Minister of the Economy and Finance
- In office December 8, 2004 – 2008
- Succeeded by: Essimi Menye

Personal details
- Born: September 17, 1954 (age 71) Zoetele, South Region, Cameroon
- Spouse: Caroline Meva
- Education: University of Yaounde I University of Southern California ENAM

= Polycarpe Abah Abah =

Cameroonian politician (1954)

Polycarpe Abah Abah is a Cameroonian politician who served as the Minister of Economy and Finance from 2004 and 2008 until his arrest in Operation Sparrowhawk.

== Biography ==
Abah was born on September 17, 1954, in Zoétélé, South Region, Cameroon. He graduated with honors from Manemgoumba high school in 1974. Abah studied economics at the University of Yaoundé, and then obtained a master's degree in public administration from the University of Southern California, a diploma in finance management from the Atlanta Institute of Management, and another from the International Law Institute in Washington, D.C.. He also studied at the National School of Administration and Magistracy (ENAM).

After graduating from ENAM, Abah was appointed to the petroleum department of the Tax Directorate, tasked with implementing petroleum taxation in Cameroon. He worked closely with the Société Nationale des Hydrocarbures (SNH). The discovery of oil off the coast of Cameroon was long considered a state secret, which led to his appointment as the state representative on the SNH's board of directors, a position he held until his appointment to Minister of Economy.

Within the Tax Directorate, Abah served as deputy director of Tax Legislation in 1983, and then as a member of the National Public Procurement Commission for several years. He became an expert within CEMAC, and left the directorate in 1988. Between 1988 and 1992, Abah was appointed Attache to the General Secretariat of the Presidency, where he served as a liaison between the Ministry of Economy and international banking organizations like the IMF and World Bank Group. With the creation of the Prime Minister's office in 1991, he was appointed there and continued to do the same work as before.

From 1998 to 2004, Abah was the Director of Taxation in the Ministry of Economy.

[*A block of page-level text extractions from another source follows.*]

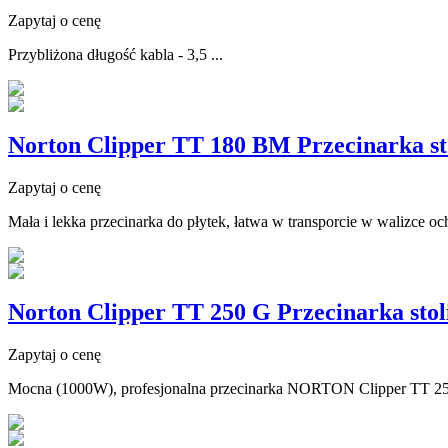
Zapytaj o cenę
Przybliżona długość kabla - 3,5 ...
Norton Clipper TT 180 BM Przecinarka st
Zapytaj o cenę
Mała i lekka przecinarka do płytek, łatwa w transporcie w walizce oc
Norton Clipper TT 250 G Przecinarka stol
Zapytaj o cenę
Mocna (1000W), profesjonalna przecinarka NORTON Clipper TT 250G 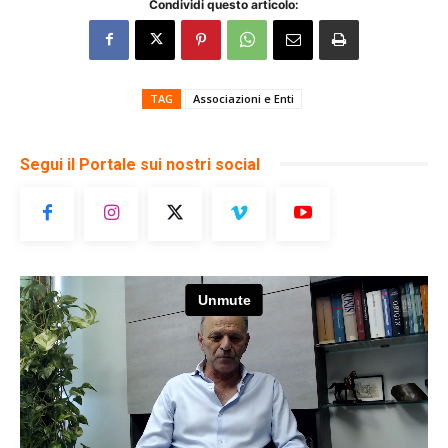
Condividi questo articolo:
TAG
Associazioni e Enti
Segui il Portale sui nostri social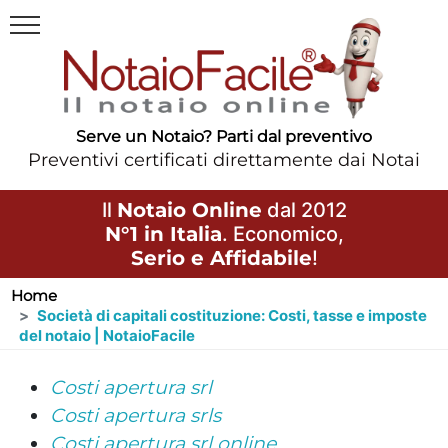
Serve un Notaio? Parti dal preventivo
Preventivi certificati direttamente dai Notai
Il
Notaio Online
dal 2012
N°1 in Italia
. Economico,
Serio e Affidabile
!
Home
Società di capitali costituzione: Costi, tasse e imposte
del notaio | NotaioFacile
Costi apertura srl
Costi apertura srls
Costi apertura srl online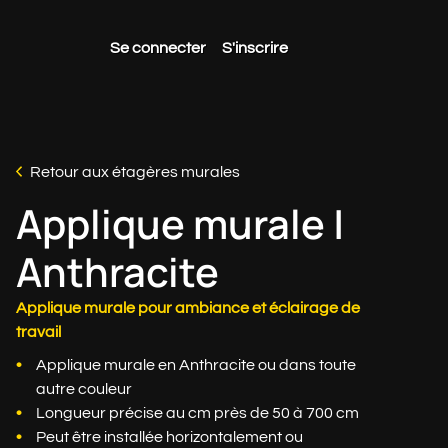
Se connecter
S'inscrire
Retour aux étagères murales
Applique murale |
Anthracite
Applique murale pour ambiance et éclairage de
travail
Applique murale en Anthracite ou dans toute
autre couleur
Longueur précise au cm près de 50 à 700 cm
Peut être installée horizontalement ou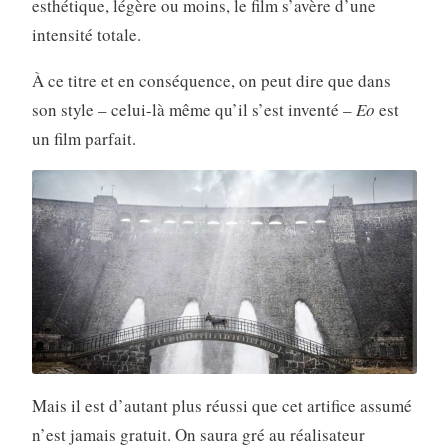
esthétique, légère ou moins, le film s’avère d’une
intensité totale.
À ce titre et en conséquence, on peut dire que dans
son style – celui-là même qu’il s’est inventé –
Eo
est
un film parfait.
Mais il est d’autant plus réussi que cet artifice assumé
n’est jamais gratuit. On saura gré au réalisateur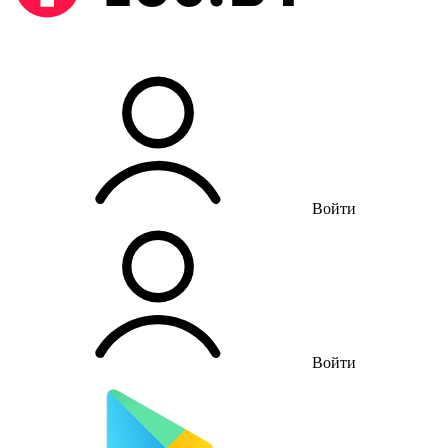
Войти
Войти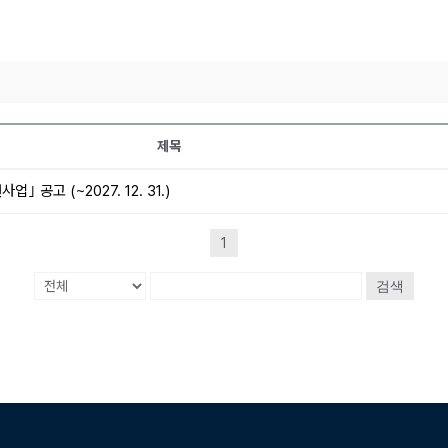
제목
공고 (~2027. 12. 31.)
1
검색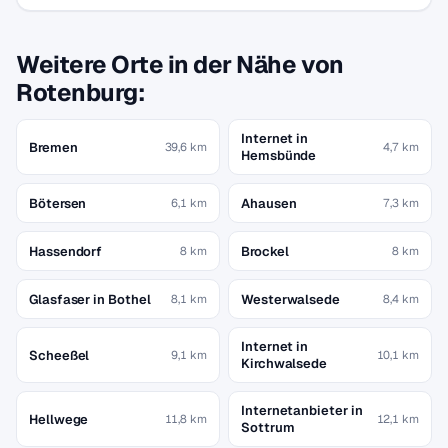
Weitere Orte in der Nähe von
Rotenburg:
Internet in
Bremen
39,6 km
4,7 km
Hemsbünde
Bötersen
Ahausen
6,1 km
7,3 km
Hassendorf
Brockel
8 km
8 km
Glasfaser in Bothel
Westerwalsede
8,1 km
8,4 km
Internet in
Scheeßel
9,1 km
10,1 km
Kirchwalsede
Internetanbieter in
Hellwege
11,8 km
12,1 km
Sottrum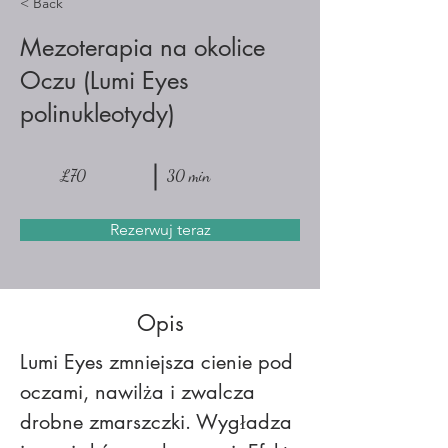
< Back
Mezoterapia na okolice
Oczu (Lumi Eyes
polinukleotydy)
£70
30 min
Rezerwuj teraz
Opis
Lumi Eyes zmniejsza cienie pod 
oczami, nawilża i zwalcza 
drobne zmarszczki. Wygładza 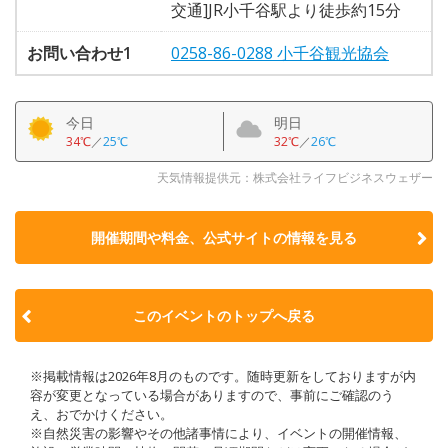
交通]JR小千谷駅より徒歩約15分
お問い合わせ1
0258-86-0288 小千谷観光協会
今日
明日
34℃
／
25℃
32℃
／
26℃
天気情報提供元：株式会社ライフビジネスウェザー
開催期間や料金、公式サイトの
情報を見る
このイベントのトップへ戻る
※掲載情報は2026年8月のものです。随時更新をしておりますが内
容が変更となっている場合がありますので、事前にご確認のう
え、おでかけください。
※自然災害の影響やその他諸事情により、イベントの開催情報、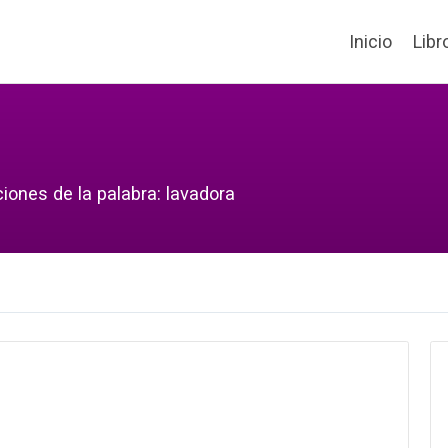
Inicio
Libr
iones de la palabra: lavadora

Within six years, tax administration revenues tripled from 250,000,000,000 CFA in 1998 to 750,000,000,000 CFA in 2004. On December 8, 2004, Abah was appointed Minister of the Economy and Finance. The Cameroonian GDP growth rate grew from 2% in 2003 to over 4% in 2005.

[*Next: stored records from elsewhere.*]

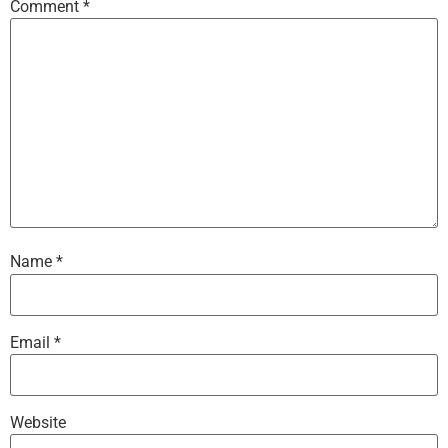
Comment
*
Name
*
Email
*
Website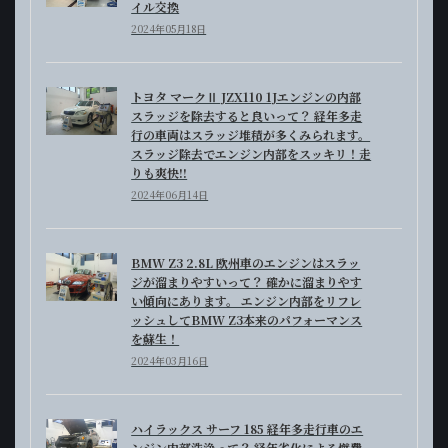
イル交換
2024年05月18日
トヨタ マークⅡ JZX110 1Jエンジンの内部
スラッジを除去すると良いって？ 経年多走
行の車両はスラッジ堆積が多くみられます。
スラッジ除去でエンジン内部をスッキリ！走
りも爽快!!
2024年06月14日
BMW Z3 2.8L 欧州車のエンジンはスラッ
ジが溜まりやすいって？ 確かに溜まりやす
い傾向にあります。 エンジン内部をリフレ
ッシュしてBMW Z3本来のパフォーマンス
を蘇生！
2024年03月16日
ハイラックス サーフ 185 経年多走行車のエ
ンジン内部洗浄って？ 経年劣化による燃費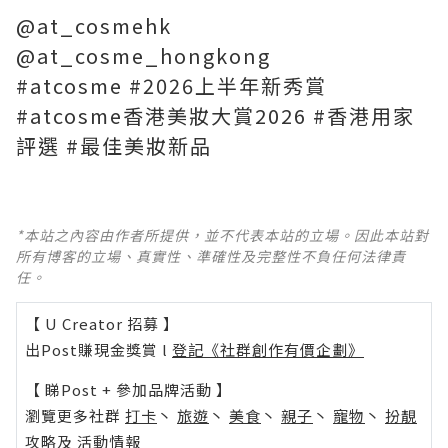
@at_cosmehk
@at_cosme_hongkong
#atcosme #2026上半年新秀賞
#atcosme香港美妝大賞2026 #香港用家
評選 #最佳美妝新品
*本站之內容由作者所提供，並不代表本站的立場。因此本站對
所有博客的立場、真實性、準確性及完整性不負任何法律責
任。
【 U Creator 招募 】
出Post賺現金獎賞 l
登記《社群創作有價企劃》
【 睇Post + 參加品牌活動 】
瀏覽更多社群
打卡
丶
旅遊
丶
美食
丶
親子
丶
寵物
丶
扮靚
攻略
及
活動情報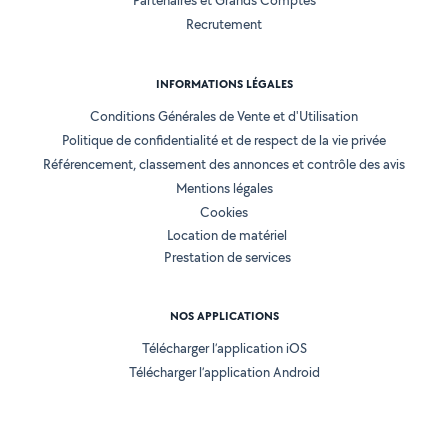
Partenaires et Grands Comptes
Recrutement
INFORMATIONS LÉGALES
Conditions Générales de Vente et d'Utilisation
Politique de confidentialité et de respect de la vie privée
Référencement, classement des annonces et contrôle des avis
Mentions légales
Cookies
Location de matériel
Prestation de services
NOS APPLICATIONS
Télécharger l’application iOS
Télécharger l’application Android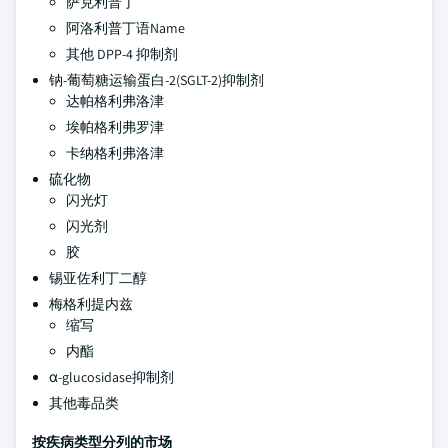
萨克利普丁
阿洛利普丁语Name
其他 DPP-4 抑制剂
钠-葡萄糖运输蛋白-2(SGLT-2)抑制剂
达帕格利弗洛津
埃帕格利弗罗津
卡纳格利弗洛津
硫化物
闪光灯
闪光剂
胶
锡亚佐利丁二醇
梅格利提内兹
缩写
内酯
α-glucosidase抑制剂
其他毒品类
按疾病类型分列的市场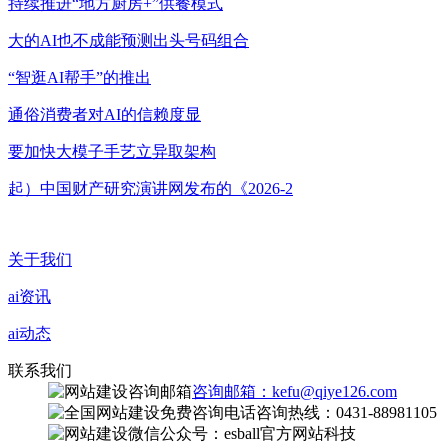
持续推进“地方厨房+”供餐模式
大的AI也不成能预测出头号码组合
“智逛AI帮手”的推出
通俗消费者对AI的信赖度显
要加快大模子手艺立异取架构
起）中国财产研究演讲网发布的《2026-2
关于我们
ai资讯
ai动态
联系我们
咨询邮箱：kefu@qiye126.com
咨询热线：0431-88981105
微信公众号：esball官方网站科技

After 2008, Abah was implicated in Operation Sparrowhawk, an anti-corruption operation within the Cameroonian government launched in 2006 by Ephraïm Inoni. Between 2008 and 2022, Abah was convicted six times by the Special Criminal Court for various cases of corruption and embezzlement. Abah was acquitted for two of them; the Lydienne Eyoum affair and the VAT affair. He was sentenced to 81 years in prison, and was deemed the political figure most affected by Operation Sparrowhawk. Abah continues to deny the accusations against him.